Wanted by the FBI: ransomware, dead or alive

Federal agents ask for help in tracking down “suspects” on the loose.

You can call him, “Samas.” He is one of the Federal Bureau of Investigation’s most wanted right now.

But Samas is not human—he’s a breed of ransomware that is terrorizing people across the U.S.

“We need your help!” the FBI said in a confidential emergency advisory, according to Reuters, help exposing Samas before he strikes again, and again.

The advisory was dated March 25 and went out to businesses and software security experts, Reuters reported. The FBI is raising the alarm because the hostage-takers behind “Samas” are increasing their search for victims, the BBC said.

A number of hospitals have been hit by ransomware attacks in the last few months, including a Canada hospital that refused to pay but recovered its computers, to a Hollywood hospital that was sent into a tailspin and paid $17,000 in ransom.

Who is Samas?

His full name is MSIL/Samas.A, according to the FBI, and he can come in several different forms.

Researchers at Microsoft say MSIL/Samas is different from your typical ransomware that comes through a sneaky e-mail that convinces you to click on something or give away your username and password.

This malware, emerging in the past few months, gets in another way. Researchers said in a post that it looks for systems with outdated software, particularly JBOSS software, and then tunnels in.

The result is a note on your computer, from Samas, telling you your files are encrypted, and they have the key, Microsoft researchers said:

You just have 7 days to send us the Bitcoin after 7 days we will remove your private key and it’s impossible to recover your files.

Conveniently, the message explains you how you can get bitcoin with Western Union, a bank wire, a cash deposit and more, and suggests you look up the encryption method on Wikipedia if you would like to know more about how locked up you really are.

How did he get his name? Microsoft says it combines information about the malware’s platform, family name and variant into one name, like this: platform/family.variant. Thus, Samas’ technical name, according to Microsoft, would be MSIL/Samas.A.

More damage

The FBI said MSIL/Samas.A can lock up entire networks, not just one computer at a time, as some ransomware has done in the past, Reuters reported.

The agency wants organizations to check to see if they have been attacked, or have found other evidence, and if so, to contact the FBI’s CYWATCH cyber center, the alert said.

“Presumably, they would be looking for clues as to the identity of the attackers and/or a way to shut down or disrupt their infrastructure,” said Razvan Stoica with cybersecurity company Bitdefender.

Which is better, dead or alive?

If you spot Samas, report him. But bullet casings and fingerprints won’t be the evidence that will bring Samas down. 

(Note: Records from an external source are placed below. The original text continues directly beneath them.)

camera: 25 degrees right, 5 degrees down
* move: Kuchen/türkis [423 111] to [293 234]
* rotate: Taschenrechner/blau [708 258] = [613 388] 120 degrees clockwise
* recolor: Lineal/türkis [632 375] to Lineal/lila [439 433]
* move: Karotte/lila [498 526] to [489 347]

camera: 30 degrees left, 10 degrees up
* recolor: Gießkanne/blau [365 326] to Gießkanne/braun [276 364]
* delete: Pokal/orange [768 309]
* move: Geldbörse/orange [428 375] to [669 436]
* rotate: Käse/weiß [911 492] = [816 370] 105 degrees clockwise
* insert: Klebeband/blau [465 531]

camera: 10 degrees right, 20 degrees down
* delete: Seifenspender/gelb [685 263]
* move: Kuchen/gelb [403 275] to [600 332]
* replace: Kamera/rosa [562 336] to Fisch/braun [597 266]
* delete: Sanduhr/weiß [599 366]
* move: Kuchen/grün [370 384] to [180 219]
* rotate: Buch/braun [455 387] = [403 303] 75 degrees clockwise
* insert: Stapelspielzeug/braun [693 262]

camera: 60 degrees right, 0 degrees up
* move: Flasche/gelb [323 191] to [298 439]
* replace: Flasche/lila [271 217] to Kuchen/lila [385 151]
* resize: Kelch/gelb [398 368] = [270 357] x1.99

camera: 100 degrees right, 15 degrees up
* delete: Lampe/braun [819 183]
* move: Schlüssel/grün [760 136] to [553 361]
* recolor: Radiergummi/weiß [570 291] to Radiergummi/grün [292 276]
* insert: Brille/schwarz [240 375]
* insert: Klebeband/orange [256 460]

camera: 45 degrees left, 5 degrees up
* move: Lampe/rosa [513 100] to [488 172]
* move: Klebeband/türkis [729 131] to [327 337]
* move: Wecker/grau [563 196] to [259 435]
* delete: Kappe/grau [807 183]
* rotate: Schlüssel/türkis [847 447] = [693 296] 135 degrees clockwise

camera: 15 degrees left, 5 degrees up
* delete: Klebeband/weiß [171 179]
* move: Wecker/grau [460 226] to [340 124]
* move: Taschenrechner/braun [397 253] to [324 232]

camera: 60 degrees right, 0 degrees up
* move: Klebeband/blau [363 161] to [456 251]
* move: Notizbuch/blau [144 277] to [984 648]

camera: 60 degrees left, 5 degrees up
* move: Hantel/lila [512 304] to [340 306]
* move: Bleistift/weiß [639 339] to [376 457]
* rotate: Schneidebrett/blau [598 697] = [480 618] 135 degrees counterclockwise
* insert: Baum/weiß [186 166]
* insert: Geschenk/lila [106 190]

Agents will want samples of the ransomware, network logs and, best of all, a case of the ransomware actually in operation for “live” analysis, Stoica told Archer News.

“If the FBI can collect victim data, it can start compiling IOCs [indicators of compromise] and collecting intelligence, especially the money trail,” said Dewan Chowdhury with SCADA (supervisory control and data acquisition) security company MalCrawler

“The FBI’s cyber task force has agents in Eastern Europe, and if the trail leads there, they can utilize their counterparts in those countries to assist in the investigation,” he added.

Who is behind Samas?

The digital evidence investigators want may also uncover the systems the computer kidnappers are using to do their dirty work.

“This kind of data could lead to the discovery of command and control servers, which can then be seized to further track down the perps or simply shut down, hopefully also retrieving keys in the process,” said Stoica.

It can be hard to track down command and control servers for ransomware, Stoica said.

“With Tor [an anonymous communication network] adoption among cybercriminals on the rise, it is getting harder,” he said.

Urgent alert

“Ransomware has been around for a while, but why is it that all of sudden the FBI takes interest in it?” asked Chowdhury.

“The amount of high-profile victims like hospitals has allowed this malware to make the front page of major news publications and talked about by common people,” he explained. “The public and industry is demanding justice for the perpetrators behind the malware attacks.”

In addition, some other kinds of cyber attacks have decreased, he said.

“Cyber espionage is almost at a standstill because the Chinese espionage activity in America is currently paused,” Chowdhury told Archer News. “So this opens up resources for the federal law enforcement agencies to focus on other cyber crime, like ransomware.”

Fending off Samas

Ransomware is not going away, and using a “layered approach” of computer defenses is the best way to protect yourself, Cisco’s Talos threat intelligence organization said in an advisory.

“However, one of the most effective ways to protect yourself is by simply backing up valuable files,” the advisory said. “Victims often find that at the moment when backups are most needed, they are either non-existent or incomplete. These lapses provide the revenue stream that is currently fueling the development of ransomware.

Microsoft researchers recommended that organizations use two-factor authentication with Microsoft Passport and Windows Hello, make sure a strong password policy is being followed, disable the loading of macros in Office programs, and keep software up-to-date.

This will help you say “no mas” to Samas ransomware, said Marianne Mallen with Microsoft.